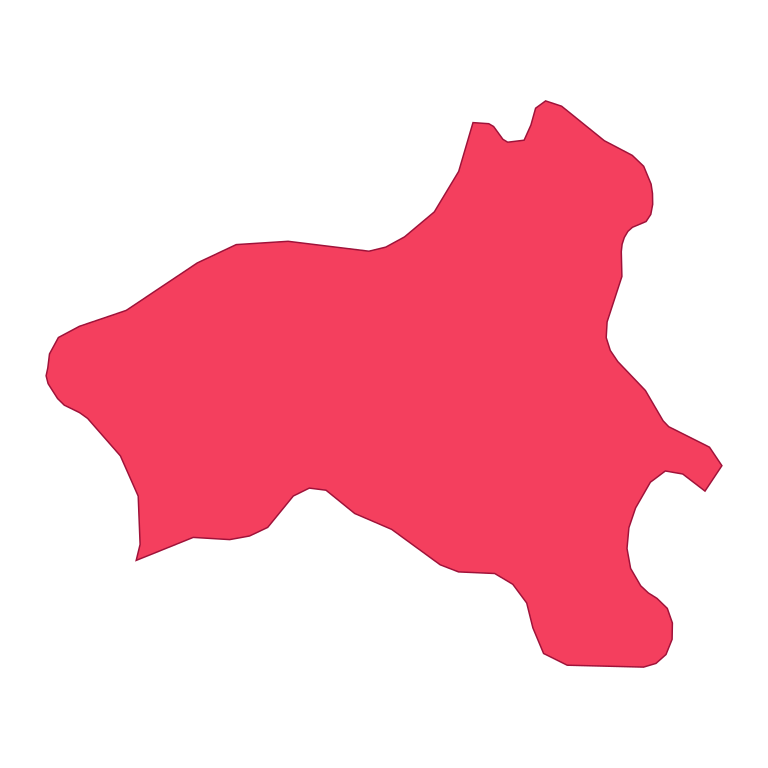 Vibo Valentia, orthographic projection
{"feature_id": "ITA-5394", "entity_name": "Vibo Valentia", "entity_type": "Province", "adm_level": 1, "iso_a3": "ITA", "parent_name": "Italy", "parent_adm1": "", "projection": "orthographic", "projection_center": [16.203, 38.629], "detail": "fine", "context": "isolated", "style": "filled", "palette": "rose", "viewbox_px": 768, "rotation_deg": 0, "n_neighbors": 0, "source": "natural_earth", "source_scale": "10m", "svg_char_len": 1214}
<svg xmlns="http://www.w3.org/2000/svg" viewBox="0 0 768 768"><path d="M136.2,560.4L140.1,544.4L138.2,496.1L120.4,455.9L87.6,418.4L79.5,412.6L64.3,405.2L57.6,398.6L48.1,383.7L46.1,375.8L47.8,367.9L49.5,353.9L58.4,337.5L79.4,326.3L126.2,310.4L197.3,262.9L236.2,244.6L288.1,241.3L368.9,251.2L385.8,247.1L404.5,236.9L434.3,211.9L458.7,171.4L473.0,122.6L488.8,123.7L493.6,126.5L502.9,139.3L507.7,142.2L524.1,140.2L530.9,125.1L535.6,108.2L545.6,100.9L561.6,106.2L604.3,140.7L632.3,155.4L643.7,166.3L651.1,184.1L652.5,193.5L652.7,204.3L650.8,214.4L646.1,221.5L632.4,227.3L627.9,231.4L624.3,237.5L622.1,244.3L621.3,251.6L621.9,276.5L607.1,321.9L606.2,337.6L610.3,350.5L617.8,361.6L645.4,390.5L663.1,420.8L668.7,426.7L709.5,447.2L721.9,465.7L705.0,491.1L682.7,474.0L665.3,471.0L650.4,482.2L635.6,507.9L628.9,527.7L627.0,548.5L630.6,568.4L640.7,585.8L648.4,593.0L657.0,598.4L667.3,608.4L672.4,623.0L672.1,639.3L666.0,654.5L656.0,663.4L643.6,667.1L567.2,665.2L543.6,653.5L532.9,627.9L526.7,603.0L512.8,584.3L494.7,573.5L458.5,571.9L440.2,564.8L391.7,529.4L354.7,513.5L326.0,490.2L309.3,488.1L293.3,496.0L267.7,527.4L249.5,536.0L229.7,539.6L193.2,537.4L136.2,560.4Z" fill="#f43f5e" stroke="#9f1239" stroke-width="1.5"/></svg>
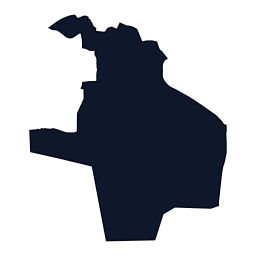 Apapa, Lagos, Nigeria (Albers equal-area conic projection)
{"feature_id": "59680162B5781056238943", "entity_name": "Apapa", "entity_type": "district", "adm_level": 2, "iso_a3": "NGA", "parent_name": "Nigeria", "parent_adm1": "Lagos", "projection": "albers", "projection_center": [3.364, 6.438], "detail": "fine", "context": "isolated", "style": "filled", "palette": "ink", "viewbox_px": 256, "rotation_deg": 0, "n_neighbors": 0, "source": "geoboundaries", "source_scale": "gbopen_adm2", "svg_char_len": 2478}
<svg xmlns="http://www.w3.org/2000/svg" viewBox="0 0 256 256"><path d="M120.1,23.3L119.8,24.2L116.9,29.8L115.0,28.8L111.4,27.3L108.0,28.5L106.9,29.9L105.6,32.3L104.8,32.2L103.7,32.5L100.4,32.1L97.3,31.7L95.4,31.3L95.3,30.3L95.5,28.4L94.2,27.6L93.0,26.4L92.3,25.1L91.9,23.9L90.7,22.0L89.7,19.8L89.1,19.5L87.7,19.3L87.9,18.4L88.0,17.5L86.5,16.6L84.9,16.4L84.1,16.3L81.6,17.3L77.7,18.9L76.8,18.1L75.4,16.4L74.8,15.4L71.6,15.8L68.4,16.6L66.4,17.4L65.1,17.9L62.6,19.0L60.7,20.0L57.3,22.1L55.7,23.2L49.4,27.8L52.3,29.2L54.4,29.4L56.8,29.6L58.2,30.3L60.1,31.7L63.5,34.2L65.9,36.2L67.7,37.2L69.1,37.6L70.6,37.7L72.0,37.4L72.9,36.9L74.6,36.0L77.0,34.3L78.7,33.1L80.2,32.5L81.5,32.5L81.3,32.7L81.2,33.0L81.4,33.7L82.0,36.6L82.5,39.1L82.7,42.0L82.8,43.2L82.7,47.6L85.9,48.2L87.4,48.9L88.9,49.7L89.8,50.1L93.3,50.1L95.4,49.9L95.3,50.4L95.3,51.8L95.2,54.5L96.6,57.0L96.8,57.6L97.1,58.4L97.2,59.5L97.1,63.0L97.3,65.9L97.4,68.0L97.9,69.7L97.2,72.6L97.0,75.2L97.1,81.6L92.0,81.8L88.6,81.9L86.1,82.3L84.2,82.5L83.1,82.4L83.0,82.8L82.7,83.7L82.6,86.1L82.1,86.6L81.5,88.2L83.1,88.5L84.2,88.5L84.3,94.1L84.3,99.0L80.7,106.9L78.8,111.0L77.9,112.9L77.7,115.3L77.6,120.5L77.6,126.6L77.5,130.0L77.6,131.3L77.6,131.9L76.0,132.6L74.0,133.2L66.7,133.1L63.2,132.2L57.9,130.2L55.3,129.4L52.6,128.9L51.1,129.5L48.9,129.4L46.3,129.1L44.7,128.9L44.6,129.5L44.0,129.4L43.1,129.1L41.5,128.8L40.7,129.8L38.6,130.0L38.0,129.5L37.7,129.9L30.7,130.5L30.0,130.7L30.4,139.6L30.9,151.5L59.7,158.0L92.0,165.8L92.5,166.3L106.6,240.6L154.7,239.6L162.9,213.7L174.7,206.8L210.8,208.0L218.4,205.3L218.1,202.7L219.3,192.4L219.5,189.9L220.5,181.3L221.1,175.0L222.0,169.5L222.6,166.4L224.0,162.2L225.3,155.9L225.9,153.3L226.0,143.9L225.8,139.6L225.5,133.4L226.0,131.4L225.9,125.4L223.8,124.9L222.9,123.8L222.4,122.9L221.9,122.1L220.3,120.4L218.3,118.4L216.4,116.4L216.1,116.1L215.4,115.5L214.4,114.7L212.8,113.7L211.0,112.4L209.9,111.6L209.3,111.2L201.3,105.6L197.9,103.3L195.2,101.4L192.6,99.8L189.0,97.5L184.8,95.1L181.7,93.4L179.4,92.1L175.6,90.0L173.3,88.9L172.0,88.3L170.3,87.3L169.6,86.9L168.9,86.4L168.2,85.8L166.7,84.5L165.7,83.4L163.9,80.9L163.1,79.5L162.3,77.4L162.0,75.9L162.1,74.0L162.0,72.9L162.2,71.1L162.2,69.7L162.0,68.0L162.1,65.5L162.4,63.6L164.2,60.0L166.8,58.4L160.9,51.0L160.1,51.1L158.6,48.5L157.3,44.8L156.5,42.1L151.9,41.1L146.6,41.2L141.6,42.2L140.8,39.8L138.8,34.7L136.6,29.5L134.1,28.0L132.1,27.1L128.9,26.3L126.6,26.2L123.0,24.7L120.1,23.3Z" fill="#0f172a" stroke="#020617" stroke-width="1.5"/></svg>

****************************************

ÉNONCÉ ÉCRIT.
Modifiez l'ensemble du matériau ci-dessus en remplaçant partout « entity_name » par « feature_name », sans rien changer d'autre. Reproduisez ensuite les lignes obtenues, sans les images.

RÉPONSE À L'EXERCICE.
 Vibo Valentia, orthographic projection
{"feature_id": "ITA-5394", "feature_name": "Vibo Valentia", "entity_type": "Province", "adm_level": 1, "iso_a3": "ITA", "parent_name": "Italy", "parent_adm1": "", "projection": "orthographic", "projection_center": [16.203, 38.629], "detail": "fine", "context": "isolated", "style": "filled", "palette": "rose", "viewbox_px": 768, "rotation_deg": 0, "n_neighbors": 0, "source": "natural_earth", "source_scale": "10m", "svg_char_len": 1214}
<svg xmlns="http://www.w3.org/2000/svg" viewBox="0 0 768 768"><path d="M136.2,560.4L140.1,544.4L138.2,496.1L120.4,455.9L87.6,418.4L79.5,412.6L64.3,405.2L57.6,398.6L48.1,383.7L46.1,375.8L47.8,367.9L49.5,353.9L58.4,337.5L79.4,326.3L126.2,310.4L197.3,262.9L236.2,244.6L288.1,241.3L368.9,251.2L385.8,247.1L404.5,236.9L434.3,211.9L458.7,171.4L473.0,122.6L488.8,123.7L493.6,126.5L502.9,139.3L507.7,142.2L524.1,140.2L530.9,125.1L535.6,108.2L545.6,100.9L561.6,106.2L604.3,140.7L632.3,155.4L643.7,166.3L651.1,184.1L652.5,193.5L652.7,204.3L650.8,214.4L646.1,221.5L632.4,227.3L627.9,231.4L624.3,237.5L622.1,244.3L621.3,251.6L621.9,276.5L607.1,321.9L606.2,337.6L610.3,350.5L617.8,361.6L645.4,390.5L663.1,420.8L668.7,426.7L709.5,447.2L721.9,465.7L705.0,491.1L682.7,474.0L665.3,471.0L650.4,482.2L635.6,507.9L628.9,527.7L627.0,548.5L630.6,568.4L640.7,585.8L648.4,593.0L657.0,598.4L667.3,608.4L672.4,623.0L672.1,639.3L666.0,654.5L656.0,663.4L643.6,667.1L567.2,665.2L543.6,653.5L532.9,627.9L526.7,603.0L512.8,584.3L494.7,573.5L458.5,571.9L440.2,564.8L391.7,529.4L354.7,513.5L326.0,490.2L309.3,488.1L293.3,496.0L267.7,527.4L249.5,536.0L229.7,539.6L193.2,537.4L136.2,560.4Z" fill="#f43f5e" stroke="#9f1239" stroke-width="1.5"/></svg>
 Apapa, Lagos, Nigeria (Albers equal-area conic projection)
{"feature_id": "59680162B5781056238943", "feature_name": "Apapa", "entity_type": "district", "adm_level": 2, "iso_a3": "NGA", "parent_name": "Nigeria", "parent_adm1": "Lagos", "projection": "albers", "projection_center": [3.364, 6.438], "detail": "fine", "context": "isolated", "style": "filled", "palette": "ink", "viewbox_px": 256, "rotation_deg": 0, "n_neighbors": 0, "source": "geoboundaries", "source_scale": "gbopen_adm2", "svg_char_len": 2478}
<svg xmlns="http://www.w3.org/2000/svg" viewBox="0 0 256 256"><path d="M120.1,23.3L119.8,24.2L116.9,29.8L115.0,28.8L111.4,27.3L108.0,28.5L106.9,29.9L105.6,32.3L104.8,32.2L103.7,32.5L100.4,32.1L97.3,31.7L95.4,31.3L95.3,30.3L95.5,28.4L94.2,27.6L93.0,26.4L92.3,25.1L91.9,23.9L90.7,22.0L89.7,19.8L89.1,19.5L87.7,19.3L87.9,18.4L88.0,17.5L86.5,16.6L84.9,16.4L84.1,16.3L81.6,17.3L77.7,18.9L76.8,18.1L75.4,16.4L74.8,15.4L71.6,15.8L68.4,16.6L66.4,17.4L65.1,17.9L62.6,19.0L60.7,20.0L57.3,22.1L55.7,23.2L49.4,27.8L52.3,29.2L54.4,29.4L56.8,29.6L58.2,30.3L60.1,31.7L63.5,34.2L65.9,36.2L67.7,37.2L69.1,37.6L70.6,37.7L72.0,37.4L72.9,36.9L74.6,36.0L77.0,34.3L78.7,33.1L80.2,32.5L81.5,32.5L81.3,32.7L81.2,33.0L81.4,33.7L82.0,36.6L82.5,39.1L82.7,42.0L82.8,43.2L82.7,47.6L85.9,48.2L87.4,48.9L88.9,49.7L89.8,50.1L93.3,50.1L95.4,49.9L95.3,50.4L95.3,51.8L95.2,54.5L96.6,57.0L96.8,57.6L97.1,58.4L97.2,59.5L97.1,63.0L97.3,65.9L97.4,68.0L97.9,69.7L97.2,72.6L97.0,75.2L97.1,81.6L92.0,81.8L88.6,81.9L86.1,82.3L84.2,82.5L83.1,82.4L83.0,82.8L82.7,83.7L82.6,86.1L82.1,86.6L81.5,88.2L83.1,88.5L84.2,88.5L84.3,94.1L84.3,99.0L80.7,106.9L78.8,111.0L77.9,112.9L77.7,115.3L77.6,120.5L77.6,126.6L77.5,130.0L77.6,131.3L77.6,131.9L76.0,132.6L74.0,133.2L66.7,133.1L63.2,132.2L57.9,130.2L55.3,129.4L52.6,128.9L51.1,129.5L48.9,129.4L46.3,129.1L44.7,128.9L44.6,129.5L44.0,129.4L43.1,129.1L41.5,128.8L40.7,129.8L38.6,130.0L38.0,129.5L37.7,129.9L30.7,130.5L30.0,130.7L30.4,139.6L30.9,151.5L59.7,158.0L92.0,165.8L92.5,166.3L106.6,240.6L154.7,239.6L162.9,213.7L174.7,206.8L210.8,208.0L218.4,205.3L218.1,202.7L219.3,192.4L219.5,189.9L220.5,181.3L221.1,175.0L222.0,169.5L222.6,166.4L224.0,162.2L225.3,155.9L225.9,153.3L226.0,143.9L225.8,139.6L225.5,133.4L226.0,131.4L225.9,125.4L223.8,124.9L222.9,123.8L222.4,122.9L221.9,122.1L220.3,120.4L218.3,118.4L216.4,116.4L216.1,116.1L215.4,115.5L214.4,114.7L212.8,113.7L211.0,112.4L209.9,111.6L209.3,111.2L201.3,105.6L197.9,103.3L195.2,101.4L192.6,99.8L189.0,97.5L184.8,95.1L181.7,93.4L179.4,92.1L175.6,90.0L173.3,88.9L172.0,88.3L170.3,87.3L169.6,86.9L168.9,86.4L168.2,85.8L166.7,84.5L165.7,83.4L163.9,80.9L163.1,79.5L162.3,77.4L162.0,75.9L162.1,74.0L162.0,72.9L162.2,71.1L162.2,69.7L162.0,68.0L162.1,65.5L162.4,63.6L164.2,60.0L166.8,58.4L160.9,51.0L160.1,51.1L158.6,48.5L157.3,44.8L156.5,42.1L151.9,41.1L146.6,41.2L141.6,42.2L140.8,39.8L138.8,34.7L136.6,29.5L134.1,28.0L132.1,27.1L128.9,26.3L126.6,26.2L123.0,24.7L120.1,23.3Z" fill="#0f172a" stroke="#020617" stroke-width="1.5"/></svg>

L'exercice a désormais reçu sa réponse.